Affinché sia valida la consultazione, è necessario il raggiungimento del quorum del 50% più uno degli aventi diritto al voto. Il governo Renzi – favorevole all’astensione – non ha voluto accorpare in un unico election day le votazioni del 2016 e c’è il rischio che, anche a causa dello scarso interesse dimostrato dai mass-media, l’affluenza alle urne risulti bassa, il quorum non si raggiunga e l’esito sia invalidato. I promotori della consultazione popolare, quindi, ritengono fondamentale pubblicizzare il più possibile la scadenza del 17 aprile per evitare che, col trucco dell’astensionismo, sia vanificato uno strumento democratico fondamentale come il referendum.
È bene chiarire che, anche in caso di vittoria del “Sì”, continueranno le trivellazioni sulla terraferma e sulle piattaforme marine che si trovino a oltre 12 miglia dal litorale. Tale voto, quindi, riveste soprattutto un valore politico, poiché impegna le scelte in materia energetica che si dovranno compiere in futuro. Secondo i promotori del referendum, infatti, a causa della miopia della classe dirigente, nel Belpaese s’investe poco nel rinnovabile (solare, eolico, ecc…), mentre si continuano a utilizzare senza freni gas e petrolio. Il nostro sistema comporta, da un lato, la dipendenza economica verso gli Stati produttori d’idrocarburi e, dall’altro, forti condizionamenti politici da parte delle lobby petrolifere. Le trivellazioni, inoltre, non possono risolvere i problemi energetici dell’Italia, perché le riserve dei nostri mari equivalgono a sette o otto mesi di consumi, mentre quelle di gas appena a sei mesi. Ci sono, infine, altre gravi questioni indotte dalle trivellazioni, dalla fuoriuscita di greggio dalle piattaforme ai danni alle specie marine prodotte dall’Air gun, la tecnica per l’ispezione dei fondali per mezzo della quale si scarica aria compressa in acqua e si provocano onde a bassa frequenza.
Per sensibilizzare l’opinione pubblica si è costituito il Comitato nazionale Vota Sì, per fermare le trivelle che comprende Adusbef (Associazione difesa utenti servizi bancari e finanziari), Arci (Associazione ricreativa e culturale italiana), il sindacato Fiom-Cgil, Greenpeace, Lav (Lega anti vivisezione), Legambiente, Libera, Lipu (Lega italiana protezione uccelli), Slow food Italia, Touring club italiano, Unione degli studenti, Wwf e altre associazioni ambientaliste.

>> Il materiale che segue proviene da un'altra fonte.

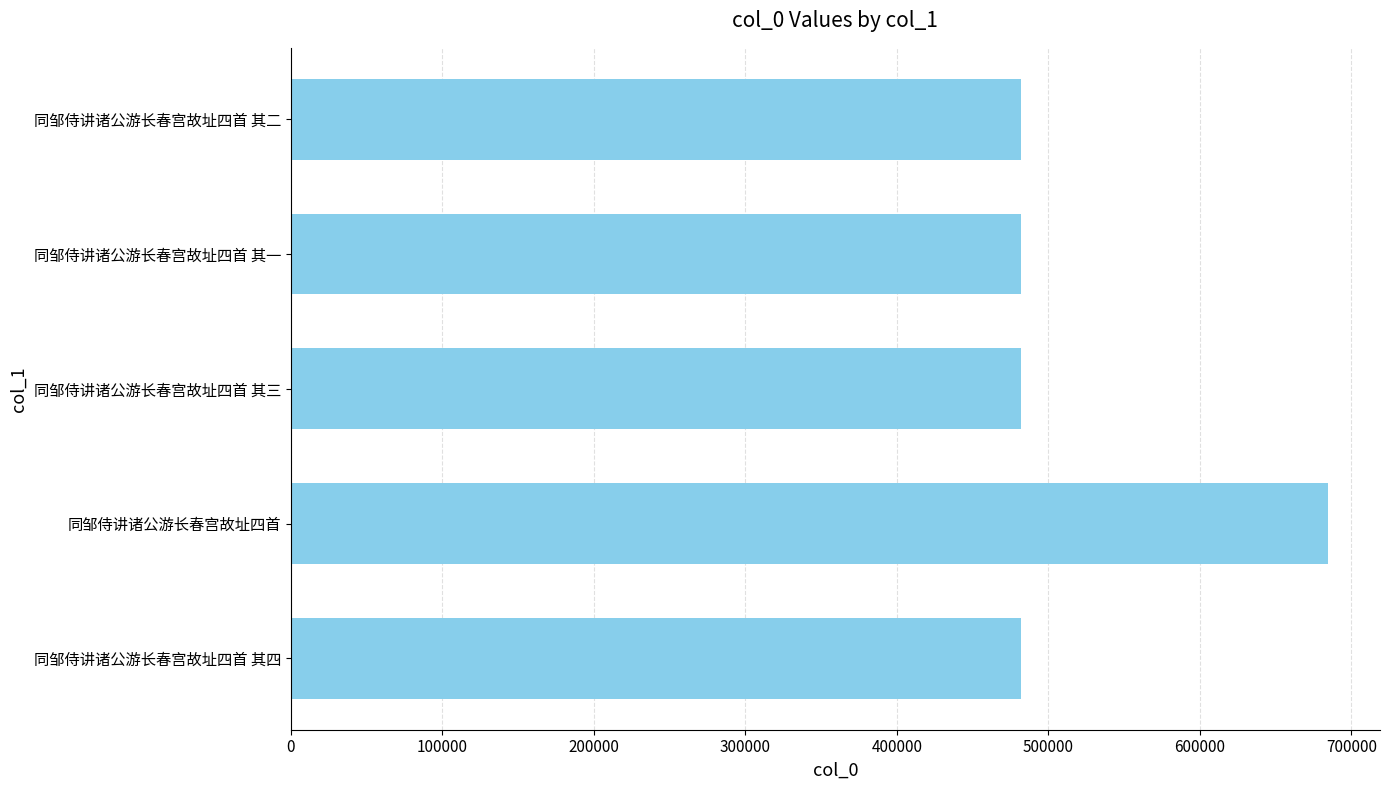

What is the minimum value shown in the chart?

482007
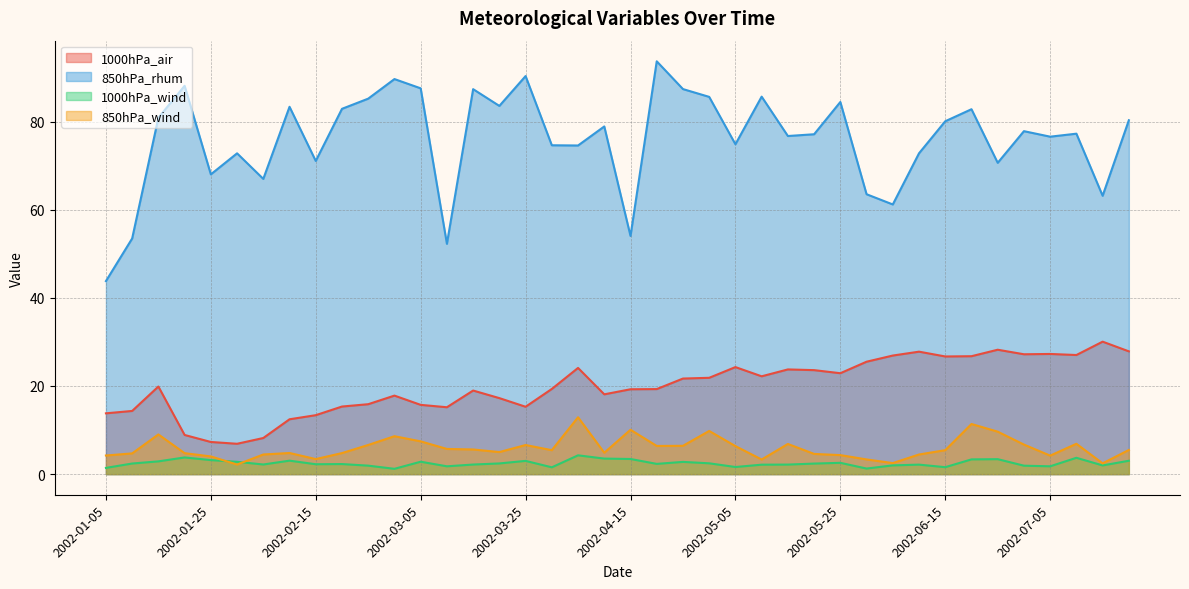

What is the difference between the 1000hPa_wind values at 2002-07-15 and 2002-03-02?

0.8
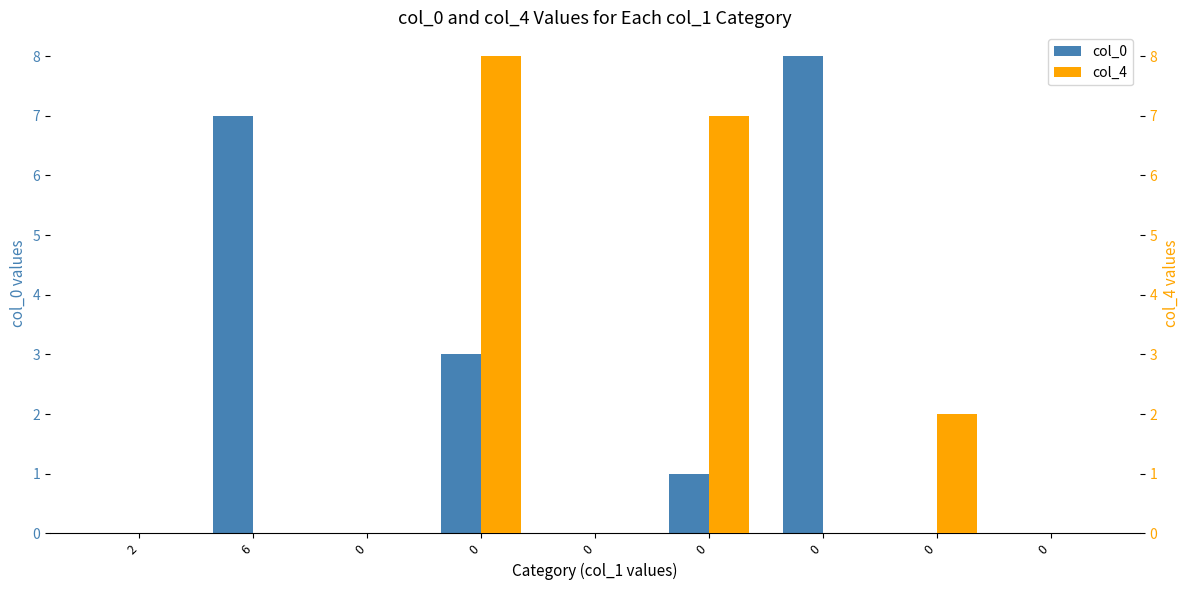

At which label does col_0 reach its minimum?

2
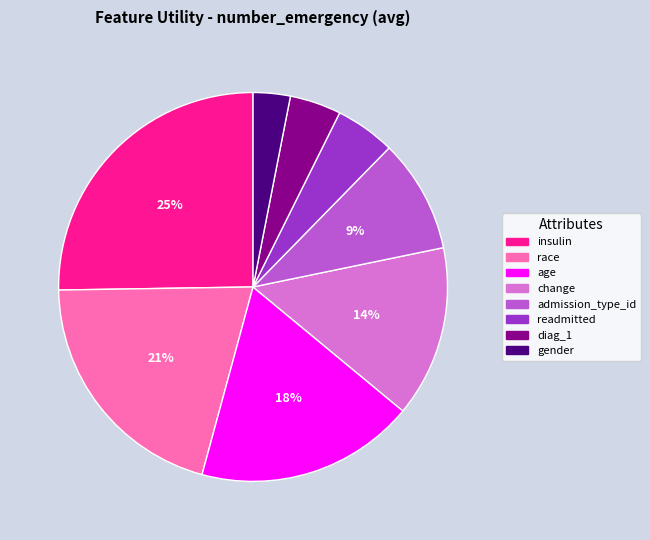

To the nearest percent, what is the difference between the largest and smallest slice percentages?

22%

Greenpeace, in particolare, ha recentemente illustrato i danni causati dalle trivellazioni marine, riportando i dati di un monitoraggio effettuato dall’Ispra (Istituto superiore per la protezione e la ricerca ambientale) per conto dell’Eni, dai quali si evince che i campioni di acqua prelevati vicino alle piattaforme presentano alte concentrazioni di idrocarburi, di metalli pesanti cancerogeni come cromo, nichel, piombo e anche di arsenico, cadmio, mercurio (vedi Antonio Cianciullo, Greenpeace: “Contaminato il mare vicino alle trivellazioni” in www.repubblica.it).